238 One Wilder movie you didn't mention, but is one of my favorites: "The Spirit of St Louis", with Jimmy Stewart (who flew B-24s during WWII) as Charles Lindbergh. It has some terrific flying sequences with a rebuilt "Spirit", and Stewart is excellent, as always.


One thing that amazes me about Wilder's career is that no two of his movies are exactly alike. He did all the genres - adventure, screwball comedy, noir, drama, romance, melodrama - and was brilliant in each. The fact that he was a fine writer as well as director certainly helped, back in the days when a movie was more than just a concatenation of explosions.

Posted by: Brown Line at December 01, 2019 12:23 PM (S6ArX)

239 "A few months back, I subjected you all to an evening about Ingmar Bergman, and I shall talk about his real quick again."

Wherein I must post this again:

https://youtu.be/GhBny671ZwE

Posted by: Shanks for the memory at December 01, 2019 12:33 PM (TdCQk)

■ Listed entries ■
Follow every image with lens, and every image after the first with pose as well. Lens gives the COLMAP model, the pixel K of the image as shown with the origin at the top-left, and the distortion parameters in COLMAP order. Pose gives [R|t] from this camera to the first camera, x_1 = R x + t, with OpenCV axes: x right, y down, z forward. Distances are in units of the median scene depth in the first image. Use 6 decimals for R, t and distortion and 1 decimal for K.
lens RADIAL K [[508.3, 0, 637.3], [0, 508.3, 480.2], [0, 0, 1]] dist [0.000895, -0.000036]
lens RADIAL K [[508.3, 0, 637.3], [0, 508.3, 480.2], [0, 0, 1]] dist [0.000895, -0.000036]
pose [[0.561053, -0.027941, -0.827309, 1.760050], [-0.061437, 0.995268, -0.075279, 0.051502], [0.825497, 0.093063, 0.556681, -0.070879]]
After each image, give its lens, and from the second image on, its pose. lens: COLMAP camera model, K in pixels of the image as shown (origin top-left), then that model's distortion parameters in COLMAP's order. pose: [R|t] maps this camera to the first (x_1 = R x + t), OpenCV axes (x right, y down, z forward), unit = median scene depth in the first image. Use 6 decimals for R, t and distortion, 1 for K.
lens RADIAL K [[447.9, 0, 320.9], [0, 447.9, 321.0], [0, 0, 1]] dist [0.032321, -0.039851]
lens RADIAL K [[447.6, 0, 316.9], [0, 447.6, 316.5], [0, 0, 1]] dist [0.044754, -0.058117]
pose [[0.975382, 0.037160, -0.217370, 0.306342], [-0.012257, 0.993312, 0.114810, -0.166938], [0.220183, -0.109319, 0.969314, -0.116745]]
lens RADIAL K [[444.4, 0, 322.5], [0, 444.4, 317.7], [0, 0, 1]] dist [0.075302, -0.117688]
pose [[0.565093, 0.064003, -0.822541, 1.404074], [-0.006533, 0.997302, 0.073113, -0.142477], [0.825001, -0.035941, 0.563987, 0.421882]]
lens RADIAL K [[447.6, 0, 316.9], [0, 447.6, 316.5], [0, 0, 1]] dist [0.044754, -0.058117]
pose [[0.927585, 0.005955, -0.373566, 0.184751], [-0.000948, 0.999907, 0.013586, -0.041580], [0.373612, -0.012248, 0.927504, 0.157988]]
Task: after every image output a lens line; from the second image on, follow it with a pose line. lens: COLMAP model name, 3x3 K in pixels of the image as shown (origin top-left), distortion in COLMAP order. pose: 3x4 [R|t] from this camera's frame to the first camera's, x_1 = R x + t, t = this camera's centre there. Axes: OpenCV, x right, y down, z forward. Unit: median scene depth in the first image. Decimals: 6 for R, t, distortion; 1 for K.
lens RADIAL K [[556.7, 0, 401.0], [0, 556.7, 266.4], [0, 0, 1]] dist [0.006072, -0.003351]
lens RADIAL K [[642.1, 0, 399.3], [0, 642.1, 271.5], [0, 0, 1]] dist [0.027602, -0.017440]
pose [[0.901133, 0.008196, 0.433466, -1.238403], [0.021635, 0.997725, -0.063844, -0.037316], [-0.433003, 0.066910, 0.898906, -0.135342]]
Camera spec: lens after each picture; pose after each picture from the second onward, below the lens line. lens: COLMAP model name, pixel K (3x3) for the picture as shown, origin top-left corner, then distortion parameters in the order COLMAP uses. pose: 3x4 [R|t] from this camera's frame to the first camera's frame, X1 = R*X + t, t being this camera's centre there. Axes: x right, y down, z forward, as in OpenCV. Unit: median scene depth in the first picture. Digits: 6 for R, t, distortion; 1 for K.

■ Prompt A ■
According to the comments about Wilder's movies, what did Jimmy Stewart fly during WWII?
■ Prompt B ■
Carry on the comments about Wilder's movies from the point where they stop.
The data that comes after the comments about Wilder's movies is separate material and has nothing to do with them.

■ Written reply A ■
B-24s.

■ Written reply B ■
240 Went to the theater and watched Ford vs. Ferrari. I got there early (mistake but it had been a while) and during the onslaught of IQ lowering ads and previews, I saw only one that looked OK. It's for the new Bond film, called King's Man.

Posted by: goodluckduck at December 01, 2019 02:26 PM (V8zw+)

241 Yeah, the hate for Midway here is baffling. I went to see while telling my wife, "It's going to be so bad it is going to make me cry." It is pretty solid on the history. Yes, the action scenes are heavily Hollywoodized with incorrect air combat. However, it does generally convey what happened with the combat. I give it a B.